Novartis' initial offer for the Slovenian drugs group Lek was rejected by the company's shareholders.

Swiss pharmaceutical giant Novartis still wants to acquire Slovenian drugs group Lek, despite its takeover bid being rejected by shareholders as too cheap.

This content was published on September 29, 2002 minutes

Novartis officially launched its new bid for the generic drugs manufacturer on Saturday.

The Swiss drug maker is offering 95,000 Slovenian tolars ($406) per share in cash.

"We carefully considered the interests of Lek's shareholders, employees and management and believe the offer is full and fair both to the shareholders and the company," said Christian Seiwald, head of Novartis Generics.

"It enables us to support Lek's investment program and provides a good platform for our combined growth and expansion."

Novartis' bid is conditional on the company receiving acceptances for at least 51% of Lek's share capital. The offer is valid until October 28.

Lek shareholders attending an extraordinary meeting on Friday in the capital Ljubljana decided that the offer price was too low.

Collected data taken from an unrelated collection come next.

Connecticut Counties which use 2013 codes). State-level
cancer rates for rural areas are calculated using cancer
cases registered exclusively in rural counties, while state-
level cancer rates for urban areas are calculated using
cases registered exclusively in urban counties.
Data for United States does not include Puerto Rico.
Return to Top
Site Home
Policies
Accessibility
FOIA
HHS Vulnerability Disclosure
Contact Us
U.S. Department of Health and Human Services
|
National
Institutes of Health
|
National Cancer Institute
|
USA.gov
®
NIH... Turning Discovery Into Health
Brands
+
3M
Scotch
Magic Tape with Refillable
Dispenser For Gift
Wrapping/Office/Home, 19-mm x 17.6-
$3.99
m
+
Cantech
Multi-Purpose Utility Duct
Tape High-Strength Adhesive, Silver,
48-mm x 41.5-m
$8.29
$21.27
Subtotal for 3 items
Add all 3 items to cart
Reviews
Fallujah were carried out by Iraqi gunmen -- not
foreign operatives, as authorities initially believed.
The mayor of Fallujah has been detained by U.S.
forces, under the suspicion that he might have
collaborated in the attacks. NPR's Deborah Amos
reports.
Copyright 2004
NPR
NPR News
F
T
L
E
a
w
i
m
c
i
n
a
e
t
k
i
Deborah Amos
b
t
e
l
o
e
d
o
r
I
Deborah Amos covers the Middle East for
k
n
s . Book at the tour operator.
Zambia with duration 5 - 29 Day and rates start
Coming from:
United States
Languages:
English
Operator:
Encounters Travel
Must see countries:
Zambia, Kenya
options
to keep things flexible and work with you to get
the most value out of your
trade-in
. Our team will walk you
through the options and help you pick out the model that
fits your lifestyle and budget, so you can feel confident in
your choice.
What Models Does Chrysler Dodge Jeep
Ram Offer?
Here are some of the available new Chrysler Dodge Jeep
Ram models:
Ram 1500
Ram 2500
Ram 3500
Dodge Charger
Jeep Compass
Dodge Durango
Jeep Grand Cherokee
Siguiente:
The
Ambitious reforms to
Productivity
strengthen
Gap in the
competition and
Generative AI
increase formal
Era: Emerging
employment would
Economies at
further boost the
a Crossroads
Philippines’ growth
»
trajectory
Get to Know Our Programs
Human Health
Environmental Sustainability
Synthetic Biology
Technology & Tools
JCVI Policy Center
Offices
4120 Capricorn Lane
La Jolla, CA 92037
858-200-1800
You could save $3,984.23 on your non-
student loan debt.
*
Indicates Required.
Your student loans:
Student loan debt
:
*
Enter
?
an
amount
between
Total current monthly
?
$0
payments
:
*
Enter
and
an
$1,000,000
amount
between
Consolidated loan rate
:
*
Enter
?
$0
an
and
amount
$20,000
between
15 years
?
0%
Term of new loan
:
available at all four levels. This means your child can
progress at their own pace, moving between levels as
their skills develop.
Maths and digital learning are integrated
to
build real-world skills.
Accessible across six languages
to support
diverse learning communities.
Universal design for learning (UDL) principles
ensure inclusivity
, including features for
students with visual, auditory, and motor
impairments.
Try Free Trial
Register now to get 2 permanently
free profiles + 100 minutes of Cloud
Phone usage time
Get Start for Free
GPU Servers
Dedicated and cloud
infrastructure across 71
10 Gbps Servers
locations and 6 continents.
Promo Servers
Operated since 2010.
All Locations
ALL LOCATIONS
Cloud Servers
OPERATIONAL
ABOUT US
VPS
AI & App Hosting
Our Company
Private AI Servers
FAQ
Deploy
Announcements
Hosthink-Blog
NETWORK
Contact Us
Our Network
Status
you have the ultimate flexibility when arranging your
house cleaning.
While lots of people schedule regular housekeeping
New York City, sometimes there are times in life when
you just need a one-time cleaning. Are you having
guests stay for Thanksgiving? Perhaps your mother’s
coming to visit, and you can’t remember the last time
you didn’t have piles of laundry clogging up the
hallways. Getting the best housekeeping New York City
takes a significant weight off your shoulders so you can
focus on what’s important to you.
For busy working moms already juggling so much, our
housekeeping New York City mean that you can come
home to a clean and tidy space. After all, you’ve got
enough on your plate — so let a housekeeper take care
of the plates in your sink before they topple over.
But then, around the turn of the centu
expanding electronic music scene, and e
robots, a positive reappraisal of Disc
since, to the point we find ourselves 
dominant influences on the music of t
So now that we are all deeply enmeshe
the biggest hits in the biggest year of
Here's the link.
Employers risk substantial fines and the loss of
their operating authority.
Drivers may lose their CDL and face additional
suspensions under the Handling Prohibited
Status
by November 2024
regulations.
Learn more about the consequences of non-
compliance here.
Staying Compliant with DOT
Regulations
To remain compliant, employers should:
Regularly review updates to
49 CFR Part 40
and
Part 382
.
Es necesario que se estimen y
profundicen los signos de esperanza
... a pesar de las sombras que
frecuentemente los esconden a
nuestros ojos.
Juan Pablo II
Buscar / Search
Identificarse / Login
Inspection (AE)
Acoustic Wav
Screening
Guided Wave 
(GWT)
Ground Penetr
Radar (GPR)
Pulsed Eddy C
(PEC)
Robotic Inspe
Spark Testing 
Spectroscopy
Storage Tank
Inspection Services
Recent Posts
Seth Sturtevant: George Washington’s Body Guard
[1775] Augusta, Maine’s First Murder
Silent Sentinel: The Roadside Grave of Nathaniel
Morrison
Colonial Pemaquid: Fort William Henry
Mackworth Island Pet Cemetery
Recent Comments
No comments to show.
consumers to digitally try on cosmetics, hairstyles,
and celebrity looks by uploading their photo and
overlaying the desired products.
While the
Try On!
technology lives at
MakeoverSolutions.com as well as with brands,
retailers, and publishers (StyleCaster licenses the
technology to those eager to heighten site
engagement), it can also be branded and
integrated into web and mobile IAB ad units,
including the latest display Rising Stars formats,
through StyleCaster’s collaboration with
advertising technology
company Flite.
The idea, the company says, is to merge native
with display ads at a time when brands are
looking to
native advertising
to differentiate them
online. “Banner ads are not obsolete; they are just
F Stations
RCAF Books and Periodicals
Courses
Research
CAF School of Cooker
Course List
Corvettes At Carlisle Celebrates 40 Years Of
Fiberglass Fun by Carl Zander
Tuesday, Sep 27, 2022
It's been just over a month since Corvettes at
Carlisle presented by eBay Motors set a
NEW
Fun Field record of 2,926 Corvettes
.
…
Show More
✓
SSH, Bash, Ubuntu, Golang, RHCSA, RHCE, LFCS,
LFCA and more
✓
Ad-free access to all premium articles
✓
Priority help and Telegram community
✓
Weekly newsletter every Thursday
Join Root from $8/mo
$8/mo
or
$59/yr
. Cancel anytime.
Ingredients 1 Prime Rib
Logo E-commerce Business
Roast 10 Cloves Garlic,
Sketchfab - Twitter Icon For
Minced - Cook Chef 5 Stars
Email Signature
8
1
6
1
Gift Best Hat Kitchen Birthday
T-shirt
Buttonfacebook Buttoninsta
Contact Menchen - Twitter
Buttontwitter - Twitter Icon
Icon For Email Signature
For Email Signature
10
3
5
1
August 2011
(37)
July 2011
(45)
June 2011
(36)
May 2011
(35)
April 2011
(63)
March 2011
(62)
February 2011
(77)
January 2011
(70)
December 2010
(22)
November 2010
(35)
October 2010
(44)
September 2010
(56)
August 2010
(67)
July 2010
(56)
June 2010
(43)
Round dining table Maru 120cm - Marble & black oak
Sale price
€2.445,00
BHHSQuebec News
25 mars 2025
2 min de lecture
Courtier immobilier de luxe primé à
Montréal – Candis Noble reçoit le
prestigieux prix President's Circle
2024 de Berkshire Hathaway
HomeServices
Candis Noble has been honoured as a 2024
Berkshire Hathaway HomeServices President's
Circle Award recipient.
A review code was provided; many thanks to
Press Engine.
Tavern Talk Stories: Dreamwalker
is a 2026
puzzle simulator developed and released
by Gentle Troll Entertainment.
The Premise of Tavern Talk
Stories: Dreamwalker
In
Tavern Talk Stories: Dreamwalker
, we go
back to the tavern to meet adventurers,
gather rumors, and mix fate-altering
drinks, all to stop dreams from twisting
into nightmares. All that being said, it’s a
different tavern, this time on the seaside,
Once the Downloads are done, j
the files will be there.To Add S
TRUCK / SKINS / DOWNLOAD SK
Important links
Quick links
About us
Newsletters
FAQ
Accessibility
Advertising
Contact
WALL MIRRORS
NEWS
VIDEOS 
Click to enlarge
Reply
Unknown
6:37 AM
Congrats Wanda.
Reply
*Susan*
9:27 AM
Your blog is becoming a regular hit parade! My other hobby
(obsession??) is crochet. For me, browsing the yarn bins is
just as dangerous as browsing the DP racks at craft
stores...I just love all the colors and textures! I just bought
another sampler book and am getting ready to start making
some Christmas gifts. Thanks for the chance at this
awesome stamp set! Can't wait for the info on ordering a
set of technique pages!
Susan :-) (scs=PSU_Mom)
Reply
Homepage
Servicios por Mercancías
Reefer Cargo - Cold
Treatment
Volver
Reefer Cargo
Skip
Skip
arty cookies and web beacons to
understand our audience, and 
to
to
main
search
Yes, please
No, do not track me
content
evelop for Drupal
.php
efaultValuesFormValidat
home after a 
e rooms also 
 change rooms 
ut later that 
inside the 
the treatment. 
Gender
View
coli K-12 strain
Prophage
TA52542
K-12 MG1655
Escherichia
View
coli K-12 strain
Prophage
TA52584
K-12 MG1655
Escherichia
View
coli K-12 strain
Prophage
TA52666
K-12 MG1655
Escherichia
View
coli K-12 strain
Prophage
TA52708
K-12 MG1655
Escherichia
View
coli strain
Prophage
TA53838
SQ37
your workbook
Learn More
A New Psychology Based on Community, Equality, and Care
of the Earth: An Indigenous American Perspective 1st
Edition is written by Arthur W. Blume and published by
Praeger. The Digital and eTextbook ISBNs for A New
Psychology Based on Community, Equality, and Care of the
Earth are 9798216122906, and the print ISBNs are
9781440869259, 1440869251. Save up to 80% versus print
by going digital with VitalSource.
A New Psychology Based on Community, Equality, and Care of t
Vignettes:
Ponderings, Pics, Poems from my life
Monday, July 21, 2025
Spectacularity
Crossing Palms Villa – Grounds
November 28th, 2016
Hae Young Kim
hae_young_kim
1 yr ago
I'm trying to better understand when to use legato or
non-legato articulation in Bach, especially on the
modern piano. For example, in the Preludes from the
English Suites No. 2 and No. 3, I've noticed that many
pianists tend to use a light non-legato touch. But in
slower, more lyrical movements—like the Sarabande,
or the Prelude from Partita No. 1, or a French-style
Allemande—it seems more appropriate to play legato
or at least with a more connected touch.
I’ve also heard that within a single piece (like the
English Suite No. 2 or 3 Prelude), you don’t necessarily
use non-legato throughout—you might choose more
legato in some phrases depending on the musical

They also refused to change company statutes limiting in a single shareholder to a maximum of 15 per cent of the voting rights.

Only 42 per cent of shareholders voted to accept the necessary statutory changes - well short of the required 75 per cent.

Perfect fit

The company's main shareholders, Kapitalska Druzba (KAD) and Odskodninska Druzba (SOD), which together hold a 27.5 per cent stake in Lek, maintained that the shares were worth 115,000 Tolar (SFr755) each.

Lek shares and the Ljubljana stock exchange rose this week on hopes that a compromise deal between the two drug groups would be reached.

Justifying its ongoing bid, Novartis the Slovenian drug maker is a perfect fit for its own activities.

A takeover would enable the Basel-based company to expand its capacity to manufacture generic versions of the Augmentin antibiotic developed by the British drug giant, GlaxoSmithKline.

Two months ago the Swiss group's generic drug unit, Geneva Pharmaceuticals, started selling a copy of GlaxoSmithKline's drug in the United States. However, sales have been constrained by a lack of manufacturing capacity.


Key facts

Novartis is still interested in acquiring 51 per cent of Lek despite initial rejection from shareholders.
Novartis is offering over $406 per share.
The offer will stand until the end of October.